*** EXCERPTED DATA Section Begins ***
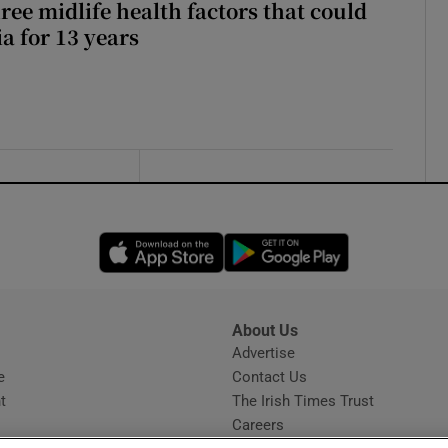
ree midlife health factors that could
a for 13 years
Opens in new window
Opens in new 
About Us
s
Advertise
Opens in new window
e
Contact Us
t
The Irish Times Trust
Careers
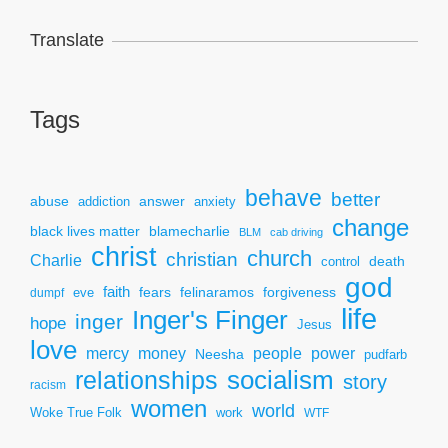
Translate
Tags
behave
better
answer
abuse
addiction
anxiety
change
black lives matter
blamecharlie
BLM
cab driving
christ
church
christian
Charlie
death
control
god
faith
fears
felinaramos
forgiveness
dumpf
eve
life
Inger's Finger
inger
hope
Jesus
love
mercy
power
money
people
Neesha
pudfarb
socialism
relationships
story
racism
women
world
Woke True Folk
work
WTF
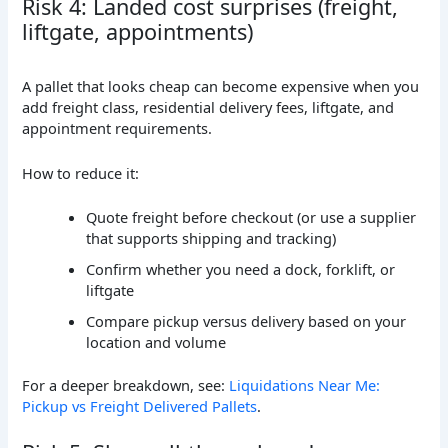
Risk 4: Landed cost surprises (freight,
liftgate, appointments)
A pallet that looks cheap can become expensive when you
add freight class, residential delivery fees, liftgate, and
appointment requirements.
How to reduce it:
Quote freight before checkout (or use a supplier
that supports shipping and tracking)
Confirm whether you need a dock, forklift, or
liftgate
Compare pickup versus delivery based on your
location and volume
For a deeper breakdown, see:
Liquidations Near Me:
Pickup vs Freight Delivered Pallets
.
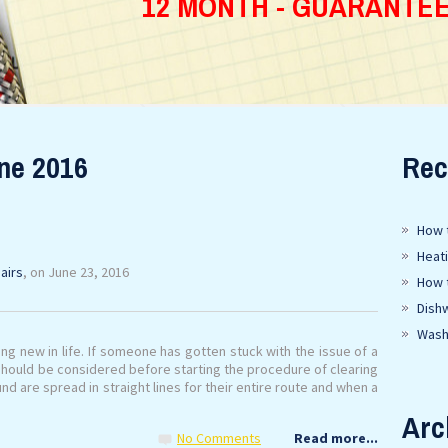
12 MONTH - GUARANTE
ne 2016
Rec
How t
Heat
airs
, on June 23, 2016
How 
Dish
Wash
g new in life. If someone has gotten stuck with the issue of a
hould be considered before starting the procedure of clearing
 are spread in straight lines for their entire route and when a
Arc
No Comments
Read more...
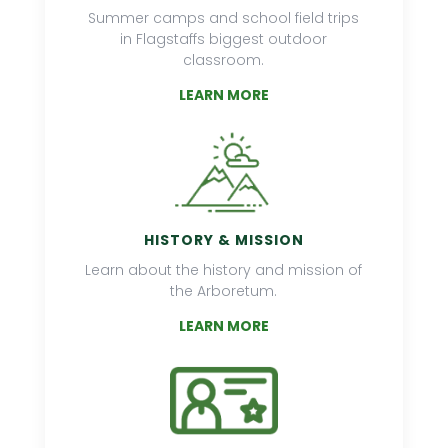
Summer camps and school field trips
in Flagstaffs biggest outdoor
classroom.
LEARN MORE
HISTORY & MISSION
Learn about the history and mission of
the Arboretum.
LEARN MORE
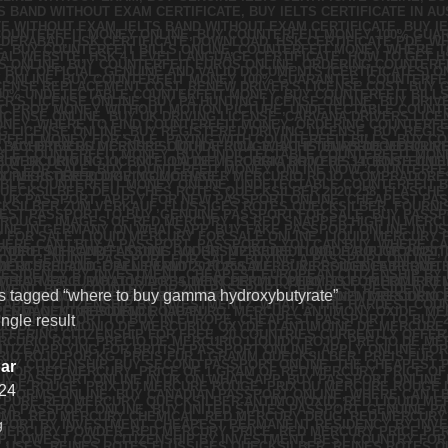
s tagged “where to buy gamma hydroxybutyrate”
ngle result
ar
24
*** EXCERPTED DATA Section Ends ***
◆ WHAT IS EXPECTED
Would you give the entries above again verbatim, omitting the images they contain?

◆ TASK RESULT
ree midlife health factors that could
a for 13 years
Opens in new window
Opens in new 
About Us
s
Advertise
Opens in new window
e
Contact Us
t
The Irish Times Trust
Careers
Translate
Tags
behave
better
answer
abuse
addiction
anxiety
change
black lives matter
blamecharlie
BLM
cab driving
christ
church
christian
Charlie
death
control
god
faith
fears
felinaramos
forgiveness
dumpf
eve
life
Inger's Finger
inger
hope
Jesus
love
mercy
power
money
people
Neesha
pudfarb
socialism
relationships
story
racism
women
world
Woke True Folk
work
WTF
Risk 4: Landed cost surprises (freight,
liftgate, appointments)
A pallet that looks cheap can become expensive when you
add freight class, residential delivery fees, liftgate, and
appointment requirements.
How to reduce it:
Quote freight before checkout (or use a supplier
that supports shipping and tracking)
Confirm whether you need a dock, forklift, or
liftgate
Compare pickup versus delivery based on your
location and volume
For a deeper breakdown, see:
Liquidations Near Me:
Pickup vs Freight Delivered Pallets
.
12 MONTH - GUARANTE
ne 2016
Rec
How t
Heat
airs
, on June 23, 2016
How 
Dish
Wash
g new in life. If someone has gotten stuck with the issue of a
hould be considered before starting the procedure of clearing
 are spread in straight lines for their entire route and when a
Arc
No Comments
Read more...
Summer camps and school field trips
in Flagstaffs biggest outdoor
classroom.
LEARN MORE
HISTORY & MISSION
Learn about the history and mission of
the Arboretum.
LEARN MORE
s tagged “where to buy gamma hydroxybutyrate”
ngle result
ar
24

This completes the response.